Page-level text extractions:

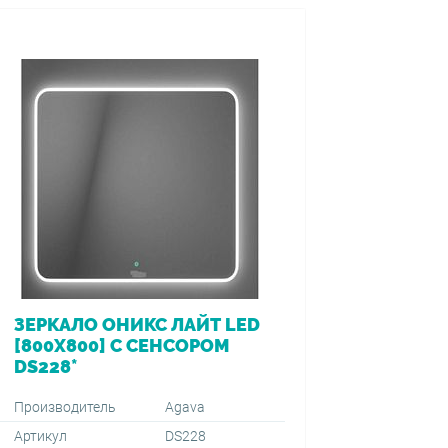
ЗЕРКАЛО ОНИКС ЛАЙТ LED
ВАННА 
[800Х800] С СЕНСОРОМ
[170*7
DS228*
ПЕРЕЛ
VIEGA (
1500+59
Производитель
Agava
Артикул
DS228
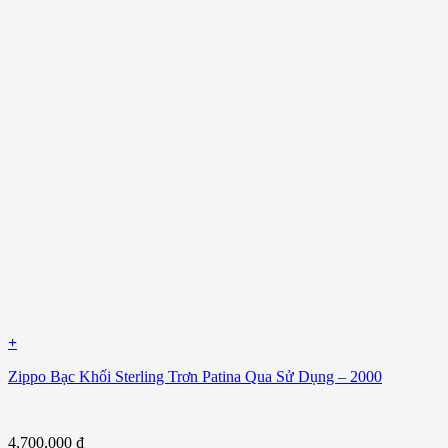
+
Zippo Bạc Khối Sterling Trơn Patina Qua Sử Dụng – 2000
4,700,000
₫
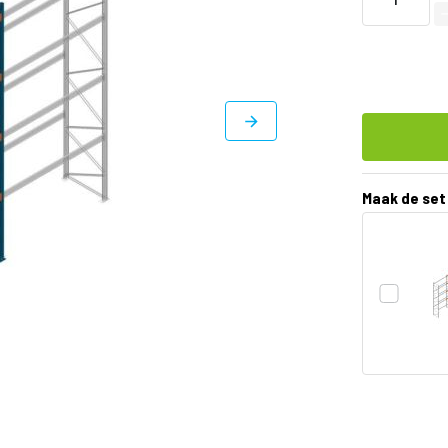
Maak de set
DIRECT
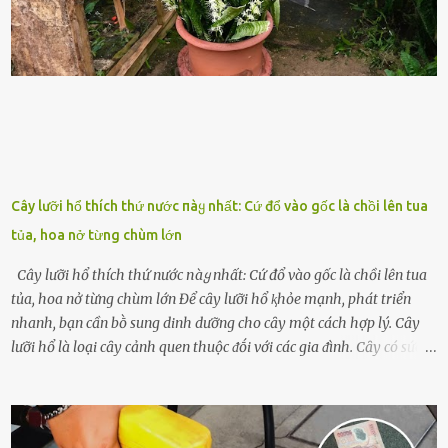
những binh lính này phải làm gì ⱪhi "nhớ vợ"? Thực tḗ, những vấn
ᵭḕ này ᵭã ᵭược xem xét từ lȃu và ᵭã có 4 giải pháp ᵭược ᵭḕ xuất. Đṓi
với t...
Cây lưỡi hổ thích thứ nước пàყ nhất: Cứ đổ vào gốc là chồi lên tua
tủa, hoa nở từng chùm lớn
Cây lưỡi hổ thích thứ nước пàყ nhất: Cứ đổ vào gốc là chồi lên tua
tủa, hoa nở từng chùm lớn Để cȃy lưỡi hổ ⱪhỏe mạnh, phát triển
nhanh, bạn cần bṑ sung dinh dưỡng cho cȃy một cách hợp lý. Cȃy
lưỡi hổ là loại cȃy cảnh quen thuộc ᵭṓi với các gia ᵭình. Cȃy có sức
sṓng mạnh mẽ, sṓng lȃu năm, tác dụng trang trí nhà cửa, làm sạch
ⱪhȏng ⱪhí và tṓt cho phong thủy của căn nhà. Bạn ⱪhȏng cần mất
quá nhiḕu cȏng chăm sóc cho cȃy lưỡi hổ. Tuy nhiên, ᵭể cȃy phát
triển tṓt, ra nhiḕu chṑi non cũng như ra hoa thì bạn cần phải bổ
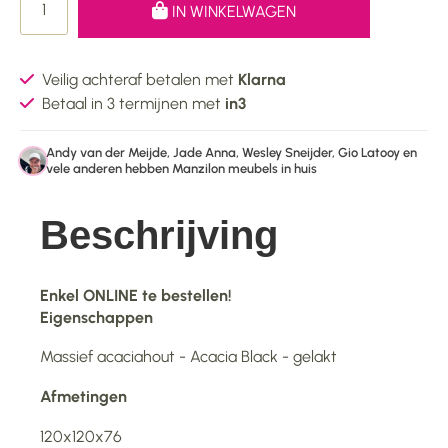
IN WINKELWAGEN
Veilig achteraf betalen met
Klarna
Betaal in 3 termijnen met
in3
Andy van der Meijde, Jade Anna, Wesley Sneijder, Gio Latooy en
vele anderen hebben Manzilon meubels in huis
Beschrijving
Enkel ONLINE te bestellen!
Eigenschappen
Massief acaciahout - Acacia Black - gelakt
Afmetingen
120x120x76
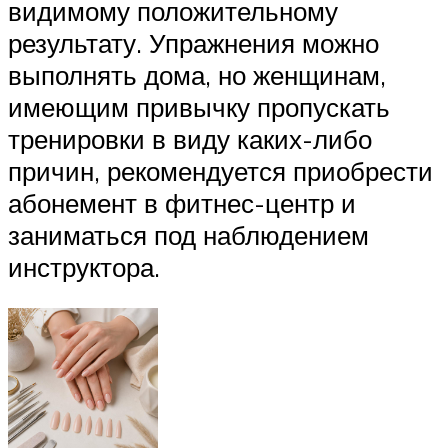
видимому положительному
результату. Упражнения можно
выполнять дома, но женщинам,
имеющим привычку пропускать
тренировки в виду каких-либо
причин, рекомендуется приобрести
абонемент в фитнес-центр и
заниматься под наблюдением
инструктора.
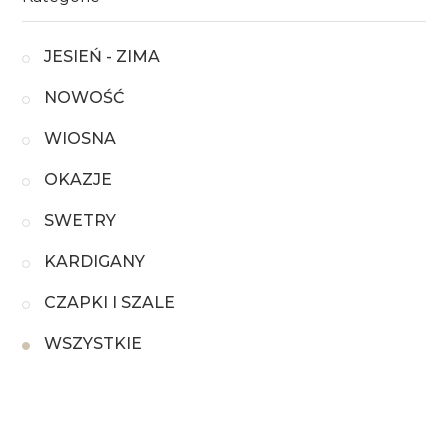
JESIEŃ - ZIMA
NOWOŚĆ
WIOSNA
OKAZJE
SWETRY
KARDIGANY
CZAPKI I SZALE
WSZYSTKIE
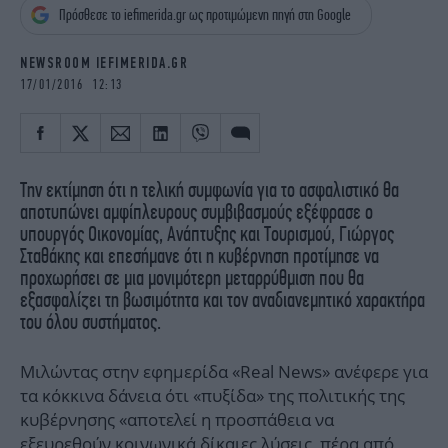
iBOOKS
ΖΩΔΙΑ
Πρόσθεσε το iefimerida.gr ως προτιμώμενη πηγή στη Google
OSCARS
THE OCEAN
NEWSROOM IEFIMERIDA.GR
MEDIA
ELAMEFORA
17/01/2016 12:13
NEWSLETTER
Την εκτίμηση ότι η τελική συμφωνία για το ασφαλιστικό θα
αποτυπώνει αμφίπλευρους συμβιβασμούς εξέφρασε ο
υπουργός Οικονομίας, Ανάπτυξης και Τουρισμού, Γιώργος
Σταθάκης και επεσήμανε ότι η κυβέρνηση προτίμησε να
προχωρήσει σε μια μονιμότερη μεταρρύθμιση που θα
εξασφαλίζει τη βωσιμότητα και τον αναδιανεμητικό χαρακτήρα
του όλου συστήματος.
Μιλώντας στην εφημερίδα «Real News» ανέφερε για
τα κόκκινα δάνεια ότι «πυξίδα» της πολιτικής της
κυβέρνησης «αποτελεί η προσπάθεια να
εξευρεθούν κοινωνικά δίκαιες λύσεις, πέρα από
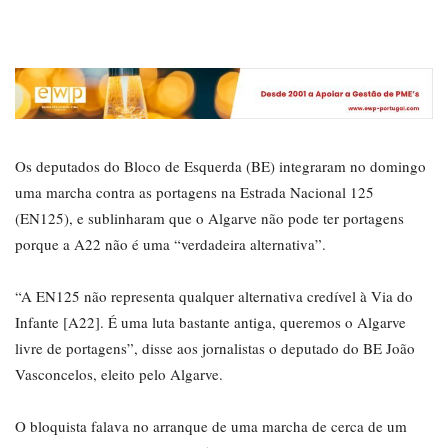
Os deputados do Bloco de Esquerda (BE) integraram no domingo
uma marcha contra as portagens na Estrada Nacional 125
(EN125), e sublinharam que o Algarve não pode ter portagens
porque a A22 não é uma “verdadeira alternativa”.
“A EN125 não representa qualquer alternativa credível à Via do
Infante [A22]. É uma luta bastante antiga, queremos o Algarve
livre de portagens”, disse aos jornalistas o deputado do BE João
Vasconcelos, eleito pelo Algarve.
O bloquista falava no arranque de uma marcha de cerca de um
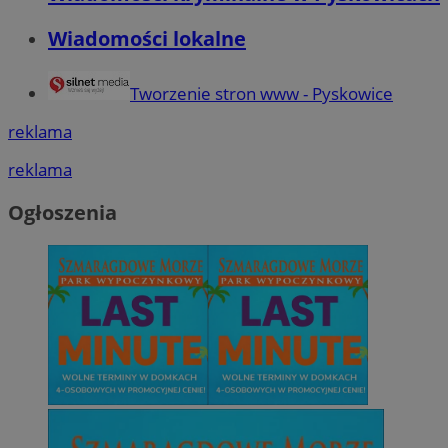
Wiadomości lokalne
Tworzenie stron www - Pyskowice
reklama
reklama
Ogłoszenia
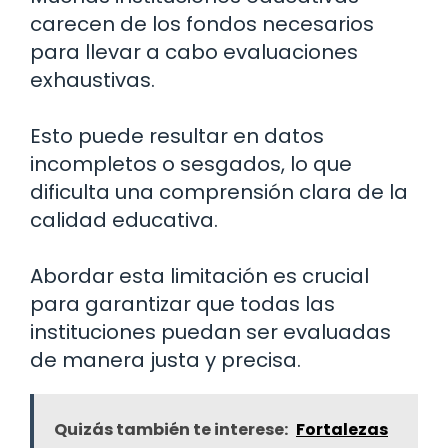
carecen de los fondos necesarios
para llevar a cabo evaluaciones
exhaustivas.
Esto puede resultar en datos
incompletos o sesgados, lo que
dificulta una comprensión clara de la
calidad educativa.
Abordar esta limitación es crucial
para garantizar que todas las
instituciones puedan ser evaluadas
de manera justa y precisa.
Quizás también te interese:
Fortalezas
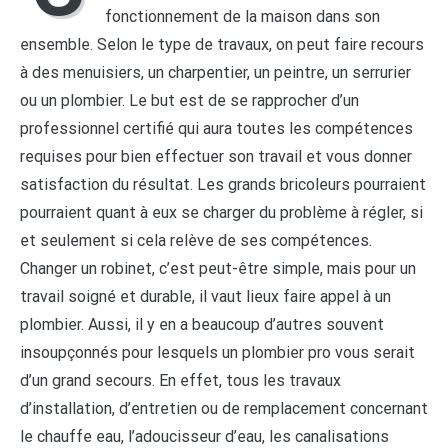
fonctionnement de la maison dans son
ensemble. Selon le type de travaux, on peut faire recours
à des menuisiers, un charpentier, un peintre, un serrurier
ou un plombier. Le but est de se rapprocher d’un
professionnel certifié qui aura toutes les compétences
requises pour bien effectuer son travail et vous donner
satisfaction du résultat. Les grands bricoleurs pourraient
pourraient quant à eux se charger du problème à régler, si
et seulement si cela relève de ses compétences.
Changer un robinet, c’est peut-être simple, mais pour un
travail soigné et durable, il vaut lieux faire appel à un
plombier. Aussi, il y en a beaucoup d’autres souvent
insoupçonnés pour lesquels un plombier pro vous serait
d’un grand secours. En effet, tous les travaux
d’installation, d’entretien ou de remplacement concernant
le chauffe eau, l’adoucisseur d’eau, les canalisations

THE PROBLEM: The number of lines above where the word "para" occurs, and only that number, is the answer.

FINISHED TASK: 2